A police lineup is an identification exercise in which a witness to or victim of a crime is required to confirm the presence of a suspect. It is a useful tool for the prosecution since such a positive identification provides direct evidence of the perpetrators crime. These are the three different forms of a police lineup.

The Simultaneous Lineup

In this case, the police officers take the suspect plus other people (known as fillers), arrange them in a random order and ask the witness to identify the perpetrator of the crime in question. There must be at least five fillers in this lineup, and they must all have similar physical attributes. This is to decrease the probability of misidentification. For example, if the suspect needs to wear a hat, then all the fillers must wear hats too. The issue of uniformity also extends to other mannerisms of the lineup. For example, if the suspect is required to shout, then everybody in the lineup shouts.

Sequential Lineup

The sequential lineup is more or less the same as a simultaneous lineup. The main difference is that the witness gets to view the individuals' one after the other, in a random order, rather than all at the same time. For greater accuracy, the witness is allowed to scrutinize each suspect for as long as he or she needs before moving on to the next person. Also, he or she has to see everybody in the lineup even if he or she makes the identification before viewing everybody.

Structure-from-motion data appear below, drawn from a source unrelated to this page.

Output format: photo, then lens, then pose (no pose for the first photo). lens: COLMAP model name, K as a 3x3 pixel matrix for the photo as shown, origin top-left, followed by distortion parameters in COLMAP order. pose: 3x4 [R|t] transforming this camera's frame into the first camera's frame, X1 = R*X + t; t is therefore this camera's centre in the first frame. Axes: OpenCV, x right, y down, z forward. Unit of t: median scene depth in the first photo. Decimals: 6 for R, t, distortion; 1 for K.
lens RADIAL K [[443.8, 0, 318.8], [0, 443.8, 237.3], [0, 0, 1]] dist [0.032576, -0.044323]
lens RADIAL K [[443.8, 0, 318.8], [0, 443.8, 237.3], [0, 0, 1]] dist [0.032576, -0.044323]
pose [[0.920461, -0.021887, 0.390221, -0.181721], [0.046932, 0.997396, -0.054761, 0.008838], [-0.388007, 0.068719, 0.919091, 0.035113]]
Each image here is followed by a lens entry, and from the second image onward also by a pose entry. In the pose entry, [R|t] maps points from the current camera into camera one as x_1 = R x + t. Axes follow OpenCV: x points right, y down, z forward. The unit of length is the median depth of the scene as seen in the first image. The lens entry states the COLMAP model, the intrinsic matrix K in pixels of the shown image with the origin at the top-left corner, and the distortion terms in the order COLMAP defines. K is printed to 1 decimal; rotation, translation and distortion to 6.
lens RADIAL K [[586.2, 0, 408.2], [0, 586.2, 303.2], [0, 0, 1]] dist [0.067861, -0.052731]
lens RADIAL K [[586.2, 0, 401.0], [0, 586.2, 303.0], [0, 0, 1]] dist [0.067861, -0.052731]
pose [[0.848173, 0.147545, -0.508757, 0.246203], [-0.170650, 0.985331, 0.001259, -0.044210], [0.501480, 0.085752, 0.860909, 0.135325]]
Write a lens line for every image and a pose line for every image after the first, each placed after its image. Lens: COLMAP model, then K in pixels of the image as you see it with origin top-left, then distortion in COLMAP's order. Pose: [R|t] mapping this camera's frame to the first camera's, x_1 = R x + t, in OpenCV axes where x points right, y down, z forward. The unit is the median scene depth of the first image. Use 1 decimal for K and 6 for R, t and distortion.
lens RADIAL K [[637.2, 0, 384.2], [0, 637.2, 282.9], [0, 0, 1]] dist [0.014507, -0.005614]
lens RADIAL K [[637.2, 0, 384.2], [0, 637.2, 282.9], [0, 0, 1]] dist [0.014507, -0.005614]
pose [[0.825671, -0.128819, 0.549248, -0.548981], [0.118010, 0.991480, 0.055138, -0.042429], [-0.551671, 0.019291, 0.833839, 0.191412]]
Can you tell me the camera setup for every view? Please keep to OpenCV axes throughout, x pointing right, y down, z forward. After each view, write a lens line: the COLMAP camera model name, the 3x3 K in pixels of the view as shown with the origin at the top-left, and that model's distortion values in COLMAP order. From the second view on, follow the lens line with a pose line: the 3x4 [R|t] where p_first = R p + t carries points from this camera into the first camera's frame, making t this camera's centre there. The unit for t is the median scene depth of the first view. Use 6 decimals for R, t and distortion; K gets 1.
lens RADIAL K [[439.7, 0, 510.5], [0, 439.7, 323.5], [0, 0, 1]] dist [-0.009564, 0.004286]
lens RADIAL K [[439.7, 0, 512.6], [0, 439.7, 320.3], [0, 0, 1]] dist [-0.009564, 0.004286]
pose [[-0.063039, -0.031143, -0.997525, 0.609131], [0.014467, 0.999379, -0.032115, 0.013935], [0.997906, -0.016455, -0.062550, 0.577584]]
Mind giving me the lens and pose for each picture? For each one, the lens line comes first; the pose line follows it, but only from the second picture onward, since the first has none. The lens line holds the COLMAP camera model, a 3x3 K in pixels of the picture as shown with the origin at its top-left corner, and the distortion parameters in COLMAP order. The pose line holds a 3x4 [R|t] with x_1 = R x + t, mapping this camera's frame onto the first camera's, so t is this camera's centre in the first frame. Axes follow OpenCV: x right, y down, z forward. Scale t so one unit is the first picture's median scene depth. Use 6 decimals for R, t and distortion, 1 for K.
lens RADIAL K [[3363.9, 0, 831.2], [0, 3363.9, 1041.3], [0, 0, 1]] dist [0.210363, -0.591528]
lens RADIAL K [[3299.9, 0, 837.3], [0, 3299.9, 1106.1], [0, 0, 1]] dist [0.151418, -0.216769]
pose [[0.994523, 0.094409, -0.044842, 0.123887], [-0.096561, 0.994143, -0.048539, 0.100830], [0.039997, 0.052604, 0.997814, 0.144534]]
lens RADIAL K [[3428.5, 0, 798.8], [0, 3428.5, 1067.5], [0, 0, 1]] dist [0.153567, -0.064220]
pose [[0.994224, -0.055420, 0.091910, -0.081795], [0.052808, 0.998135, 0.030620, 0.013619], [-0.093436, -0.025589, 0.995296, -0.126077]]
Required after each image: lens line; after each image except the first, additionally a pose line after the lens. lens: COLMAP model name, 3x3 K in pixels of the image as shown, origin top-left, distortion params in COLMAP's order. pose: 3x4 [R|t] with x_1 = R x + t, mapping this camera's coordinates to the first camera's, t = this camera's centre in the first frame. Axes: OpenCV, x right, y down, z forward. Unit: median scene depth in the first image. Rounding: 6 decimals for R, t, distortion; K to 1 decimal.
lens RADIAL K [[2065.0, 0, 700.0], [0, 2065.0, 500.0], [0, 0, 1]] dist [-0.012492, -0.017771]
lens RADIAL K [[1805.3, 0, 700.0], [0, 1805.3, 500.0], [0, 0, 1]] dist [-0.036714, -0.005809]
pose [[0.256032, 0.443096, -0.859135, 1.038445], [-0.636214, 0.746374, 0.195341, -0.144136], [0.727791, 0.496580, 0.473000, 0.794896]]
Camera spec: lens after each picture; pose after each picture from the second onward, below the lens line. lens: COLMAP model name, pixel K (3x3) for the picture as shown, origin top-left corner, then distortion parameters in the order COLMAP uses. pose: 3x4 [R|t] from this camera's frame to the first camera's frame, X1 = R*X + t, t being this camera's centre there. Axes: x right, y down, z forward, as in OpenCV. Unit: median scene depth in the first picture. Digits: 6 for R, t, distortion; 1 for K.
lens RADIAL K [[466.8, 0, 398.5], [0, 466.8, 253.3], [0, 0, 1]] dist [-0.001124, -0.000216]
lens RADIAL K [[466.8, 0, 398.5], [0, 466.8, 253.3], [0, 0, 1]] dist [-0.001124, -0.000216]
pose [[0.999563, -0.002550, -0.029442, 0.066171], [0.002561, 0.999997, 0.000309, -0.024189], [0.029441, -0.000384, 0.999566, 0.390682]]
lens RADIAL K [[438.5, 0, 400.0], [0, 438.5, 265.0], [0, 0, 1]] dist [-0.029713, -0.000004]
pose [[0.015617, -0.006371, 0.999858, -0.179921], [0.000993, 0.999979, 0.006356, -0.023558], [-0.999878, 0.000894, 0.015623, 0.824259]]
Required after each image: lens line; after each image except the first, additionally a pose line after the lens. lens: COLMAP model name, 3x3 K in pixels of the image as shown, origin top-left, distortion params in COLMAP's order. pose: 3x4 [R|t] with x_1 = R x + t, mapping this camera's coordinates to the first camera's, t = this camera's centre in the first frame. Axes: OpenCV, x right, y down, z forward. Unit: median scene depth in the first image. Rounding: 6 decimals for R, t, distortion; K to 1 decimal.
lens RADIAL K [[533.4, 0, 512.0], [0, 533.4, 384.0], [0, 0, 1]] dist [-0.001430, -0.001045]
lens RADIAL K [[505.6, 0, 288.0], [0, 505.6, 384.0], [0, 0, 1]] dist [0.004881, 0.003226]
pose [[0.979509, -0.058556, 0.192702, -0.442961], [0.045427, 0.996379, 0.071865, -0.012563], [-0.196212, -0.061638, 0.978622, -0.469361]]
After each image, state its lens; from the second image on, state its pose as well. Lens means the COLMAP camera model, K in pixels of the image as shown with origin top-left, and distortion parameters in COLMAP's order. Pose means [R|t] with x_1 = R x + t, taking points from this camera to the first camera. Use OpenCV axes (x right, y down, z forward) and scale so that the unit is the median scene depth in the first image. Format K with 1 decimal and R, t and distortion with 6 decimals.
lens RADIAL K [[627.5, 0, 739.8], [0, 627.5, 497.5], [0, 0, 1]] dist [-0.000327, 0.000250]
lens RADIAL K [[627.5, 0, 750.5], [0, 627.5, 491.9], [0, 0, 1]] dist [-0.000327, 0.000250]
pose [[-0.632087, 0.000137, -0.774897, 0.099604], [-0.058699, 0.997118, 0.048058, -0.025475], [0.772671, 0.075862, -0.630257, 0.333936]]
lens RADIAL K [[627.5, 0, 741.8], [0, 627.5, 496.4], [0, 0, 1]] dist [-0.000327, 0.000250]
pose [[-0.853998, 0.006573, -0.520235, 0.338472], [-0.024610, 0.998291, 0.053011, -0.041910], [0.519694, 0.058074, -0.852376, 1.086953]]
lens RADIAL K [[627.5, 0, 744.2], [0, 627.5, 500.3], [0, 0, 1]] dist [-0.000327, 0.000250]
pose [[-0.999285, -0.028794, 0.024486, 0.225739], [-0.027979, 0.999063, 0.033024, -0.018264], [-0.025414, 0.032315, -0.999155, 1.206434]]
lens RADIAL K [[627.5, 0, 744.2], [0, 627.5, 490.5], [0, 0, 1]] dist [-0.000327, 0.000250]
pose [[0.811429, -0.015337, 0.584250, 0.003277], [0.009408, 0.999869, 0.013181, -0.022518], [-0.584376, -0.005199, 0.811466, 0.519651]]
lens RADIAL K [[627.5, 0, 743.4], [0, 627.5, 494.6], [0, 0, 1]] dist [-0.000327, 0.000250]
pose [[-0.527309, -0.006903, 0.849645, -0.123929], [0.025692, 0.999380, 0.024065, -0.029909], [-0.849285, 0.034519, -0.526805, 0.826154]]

Multiple Identification Lineup

According to psychologists, this is the most accurate form of a police lineup. This format does not involve lining up the actual suspect and fillers; rather it employs the use of photographs. The rationale is that the accuracy of a lineup increases if the physical characteristics of a body – things like face and voice are treated independently.

In a multiple identification lineup, the witness is first given (in a sequential manner) the faces of the suspects. He or she is required to identify the face of the perpetrator. After that, the witness is given sequential recordings, which may be photos or tape recordings, of different physical characteristics. The lineup is most accurate if the witness picks physical characteristics all from the same person.

Whichever lineup you are put through, it's important to have your criminal attorney present. The lawyer ensures that everything possible is done to reduce the probability of misidentification. Your lawyer may also be allowed to have another witness, such as a clerk or a paralegal, to confirm to note any irregularities that may occur during the process.